Have you ever had a bad mango? The first time I had a mango, I was in junior high school, and my best friend’s mom gave it to us. I was unimpressed and assumed that all mangos were mealy and tasteless. I didn’t realize that it just happened to be a bad, 1980s grocery store mango. The next time I had a mango was when I studied abroad in Thailand. WOW, what a life-altering, world spinning difference! Turns out that I love mangos, just not the bad ones. Consider that the same faulty logic may be tainting your relationship to sales. I find that most lawyers have a gut-level aversion to sales, which is a rather serious impediment if you are trying to make partner or get your new solo practice off the ground. As with my mango experience, maybe you don’t really dislike sales. Maybe you just dislike the bad version of it. I can hear you thinking, “but most sales people are pushy, manipulative and annoying.” Maybe. However, human beings tend to see what we expect to see, and generally miss evidence that contradicts our beliefs. Therefore, it is also possible that you are simply not “seeing” the good sales people for what they are. A good sales experience doesn’t look or feel like you just got “sold” on a product or service. Rather, it feels like you benefited. You came out ahead. You have something now that you didn't before. Think about when you call a customer service number. Sometimes, they have an idiotic little phone script and the agent is trying to upsell you on some product when all you want to do is get your $%^& bill straightened out. Mostly, you want to punch those people in the face, or at least I do. In contrast, when you call and the customer service representative listens to your problem and actually offers a product or service that could help you, that is an entirely different experience. Although, as a lawyer, you are selling a much more sophisticated service, the principle remains the same. This leads to the question, how do you do tell if you are exhibiting the good or the bad version of sales? I present to you, the mango test:
Are you focused on your agenda or theirs?

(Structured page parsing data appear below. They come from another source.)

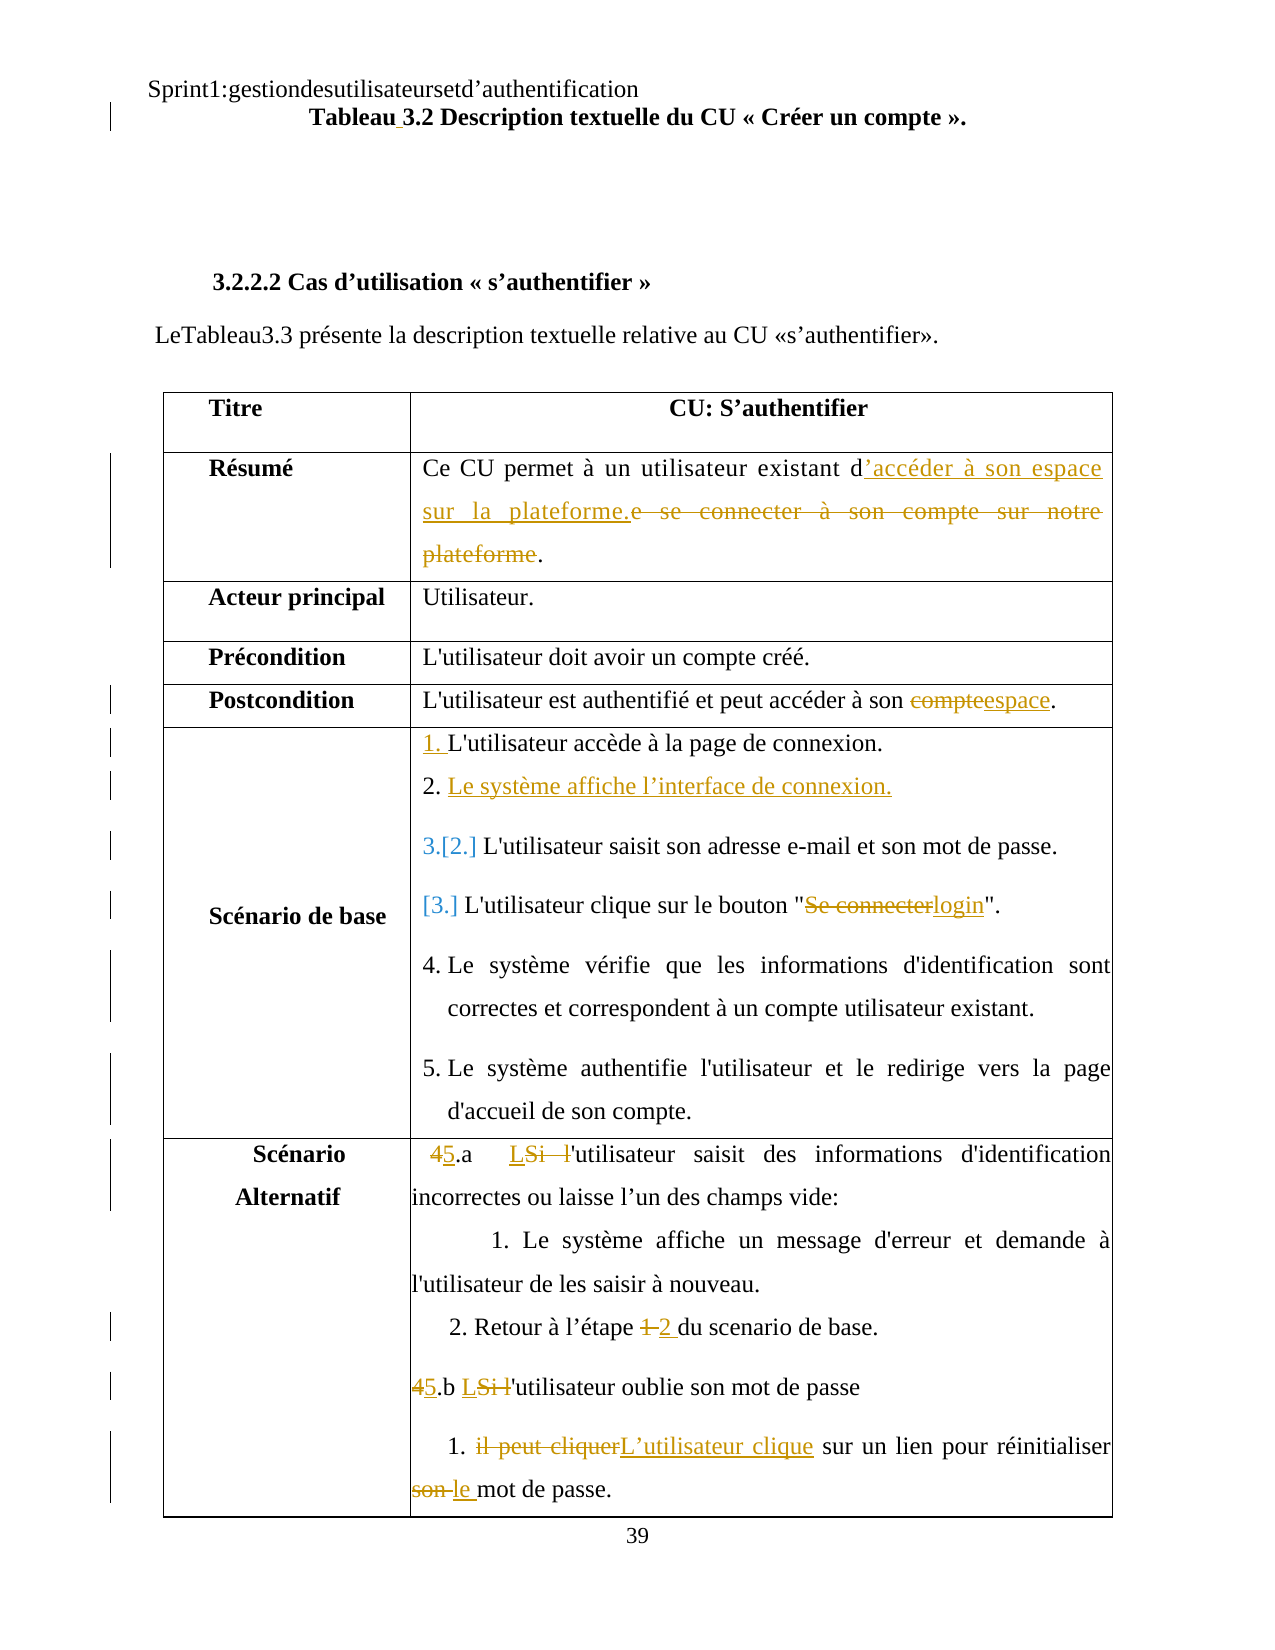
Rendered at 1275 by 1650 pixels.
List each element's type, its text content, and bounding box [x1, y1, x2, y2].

table_cell L'utilisateur est authentifié et peut accéder à son . [411, 685, 1112, 727]
table_cell Postcondition [164, 685, 410, 727]
table_cell Scénario Alternatif [164, 1139, 410, 1516]
table_cell Scénario de base [164, 728, 410, 1138]
table_cell L'utilisateur doit avoir un compte créé. [411, 642, 1112, 684]
table_cell Précondition [164, 642, 410, 684]
table_cell Ce CU permet à un utilisateur existant d. [411, 453, 1112, 581]
list Cas d’utilisation « s’authentifier » [212, 267, 1162, 295]
table_header Titre [164, 393, 410, 452]
table_cell Acteur principal [164, 582, 410, 641]
table_cell L'utilisateur accède à la page de connexion. L'utilisateur saisit son adresse e-mail et son mot de passe. L'utilisateur clique sur le bouton "". Le système vérifie que les informations d'identification sont correctes et correspondent à un compte utilisateur existant. Le système authentifie l'utilisateur et le redirige vers la page d'accueil de son compte. [411, 728, 1112, 1138]
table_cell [411, 1139, 1112, 1516]
text LeTableau3.3 présente la description textuelle relative au CU «s’authentifier». [125, 320, 1162, 349]
table_header CU: S’authentifier [411, 393, 1112, 452]
table_cell Utilisateur. [411, 582, 1112, 641]
table_cell Résumé [164, 453, 410, 581]
text Tableau3.2 Description textuelle du CU « Créer un compte ». [125, 102, 967, 131]
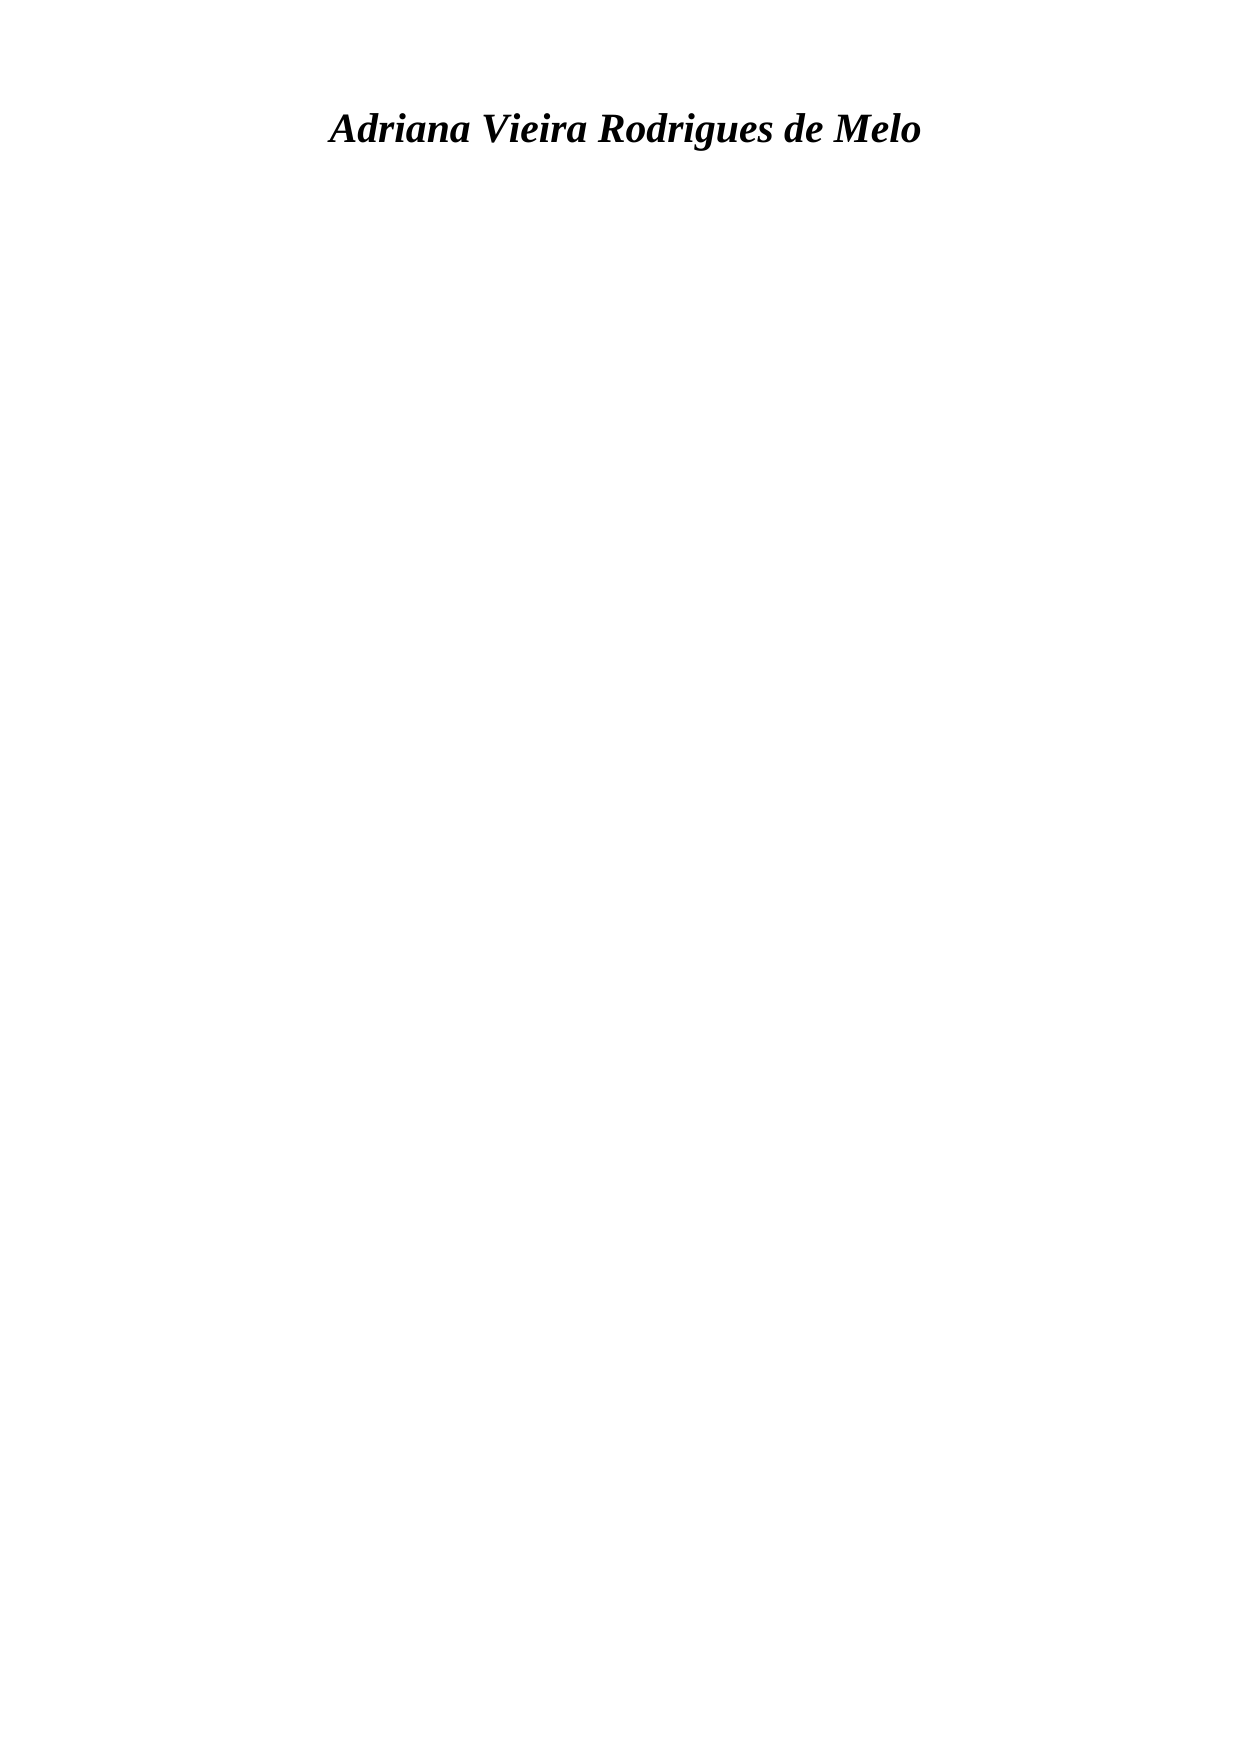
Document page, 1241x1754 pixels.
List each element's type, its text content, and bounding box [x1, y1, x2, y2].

text Adriana Vieira Rodrigues de Melo [148, 104, 1107, 152]
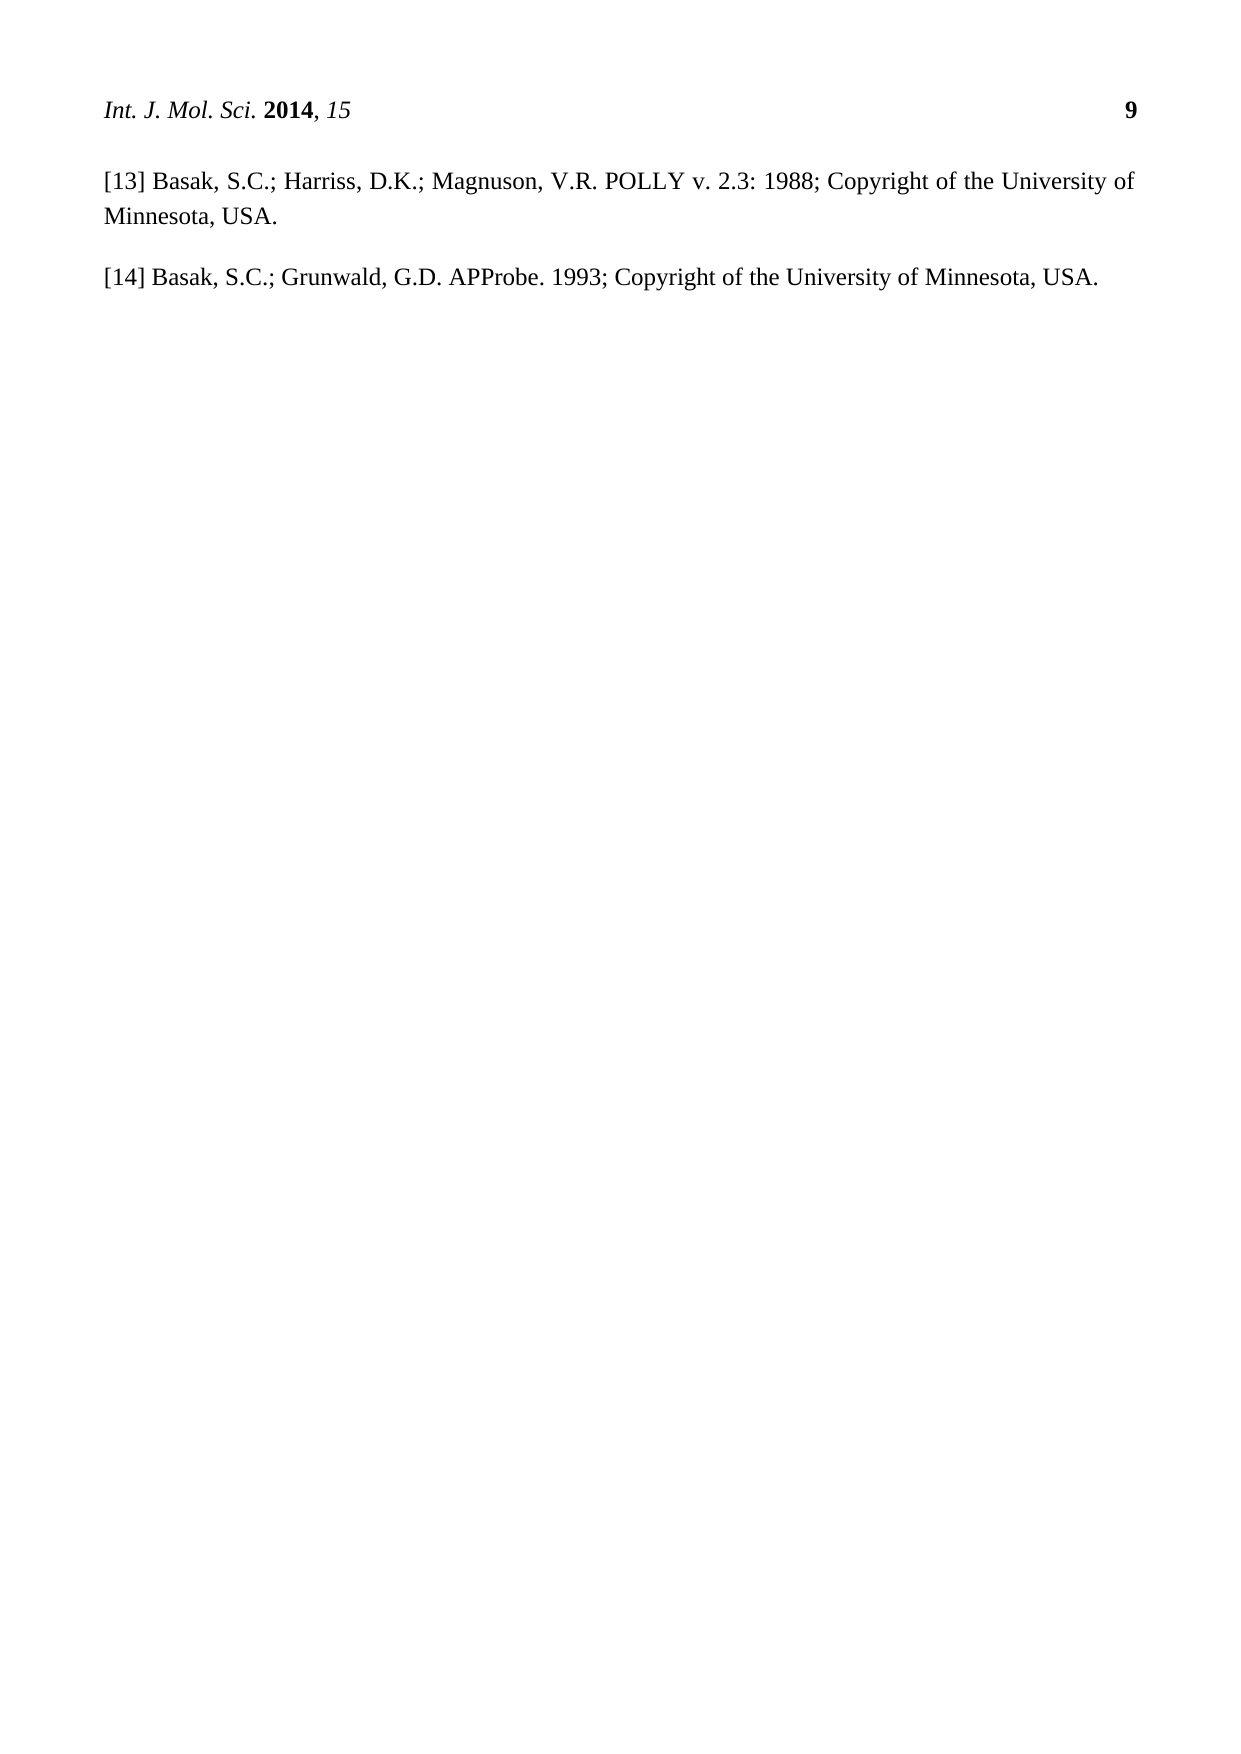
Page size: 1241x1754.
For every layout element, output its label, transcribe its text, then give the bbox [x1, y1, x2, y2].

text [14] Basak, S.C.; Grunwald, G.D. APProbe. 1993; Copyright of the University of Minnesota, USA. [103, 255, 1137, 291]
text [13] Basak, S.C.; Harriss, D.K.; Magnuson, V.R. POLLY v. 2.3: 1988; Copyright of the University of Minnesota, USA. [103, 159, 1137, 230]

If it is the customer’s agenda, then that is the good version of sales. If not, lets just say you are having a bad mango moment. Like many important things in life, this is simple but not necessarily easy. Understanding their problem deeply may take time, empathy, asking the right questions, etc. There may be complex emotional, financial, political, strategic and other aspects to the issue. Nevertheless, if you are really and truly focused on the client and his or her agenda, you will practice getting all the information you need and look for ways to create solutions. Furthermore, once you have offered your solution, you will accept their decision to hire or not hire you. After all, it is about them and what they need; so there is no need to get attached to the outcome. Developing the ability to have these conversations effectively and gracefully takes practice, but it is rooted, simply, in the ability to be over their in the other person’s world. So, if you are wondering if you can bring yourself to do sales, try looking instead at what it would take for you to provide the kind of sales experience to your prospective clients that you would want for yourself.